In the last scene the family is preparing to their new home, and it has been a big progression to get to that point. They have fought each other, institutionalized racism and each other again to get to that point. They are on the cusp of Big Walters dream; they are going to move into their own home. Travis will grow up in a house with his own room. Walter Lee will be able to wake up and move right into the bathroom without any wasted sleep. Mama will be able to rest her tired bones and have a garden and Ruth can raise her child in a home. This home is the culmination of the American dream for all these people, but not Beneatha. Beneatha at that point has already progressed past the dream of home ownership; she knows that it is now possible. In all the excitement about the new home, Beneatha chooses that time to tell them about Asigai's proposal. In the middle of all the action she says “Mama, Asagai asked me to marry him today and go to Africa— “(Raisin 3.1). The family is so excited about their tiny little dreams that they can't take in the scope of Beneatha’s progression past the old dreams thought up by slaves and the sons of slaves, she is past being okay with servitude to get her piece she is bigger than all that. She is the future that Hansberry envisioned; she is Hansberry herself in so many ways.
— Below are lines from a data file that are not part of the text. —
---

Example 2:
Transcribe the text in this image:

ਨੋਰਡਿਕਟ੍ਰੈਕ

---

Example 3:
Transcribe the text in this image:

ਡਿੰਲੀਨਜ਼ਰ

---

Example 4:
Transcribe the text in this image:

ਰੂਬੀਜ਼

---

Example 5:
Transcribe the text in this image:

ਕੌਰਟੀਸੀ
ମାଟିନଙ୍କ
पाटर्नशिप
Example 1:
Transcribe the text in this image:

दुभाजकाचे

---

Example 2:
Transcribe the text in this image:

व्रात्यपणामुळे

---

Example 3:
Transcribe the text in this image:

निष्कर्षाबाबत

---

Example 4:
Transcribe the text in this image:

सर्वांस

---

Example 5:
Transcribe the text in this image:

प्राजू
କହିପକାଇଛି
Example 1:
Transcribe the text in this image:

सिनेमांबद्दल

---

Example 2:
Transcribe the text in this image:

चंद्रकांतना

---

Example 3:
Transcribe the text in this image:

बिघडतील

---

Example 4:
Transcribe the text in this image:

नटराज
None of Beneatha's daring would have been anything more than the fancies of a young girl if George and Asigai weren't there is show us. Jim Cullen writes about the years from 1955 to 1960 by saying “One could argue that even [such] anger was a luxury for black folks is those years…” (22). Beneatha was beyond that; she just didn’t see it that way. She was old enough to be oppressed but she hadn’t been beaten down yet. Her motif of hope has evolved into promise.  Maybe Beneatha's name has significance, the old dreams, the handme down American dream of home ownership, the dream that got realized by the settlers, the Irish, the Italians, the Germans and finally was wrung out and offered to urban black America was beneath her.





Works Cited
Cullen, Jim. The American Dream: A Short History of an Idea that Shaped a Nation. Oxford University Press, New York, NY.  2004. Print.
Hansberry, Lorraine. A Raisin in the Sun. Vintage Press, New York, NY. November 2004. Print.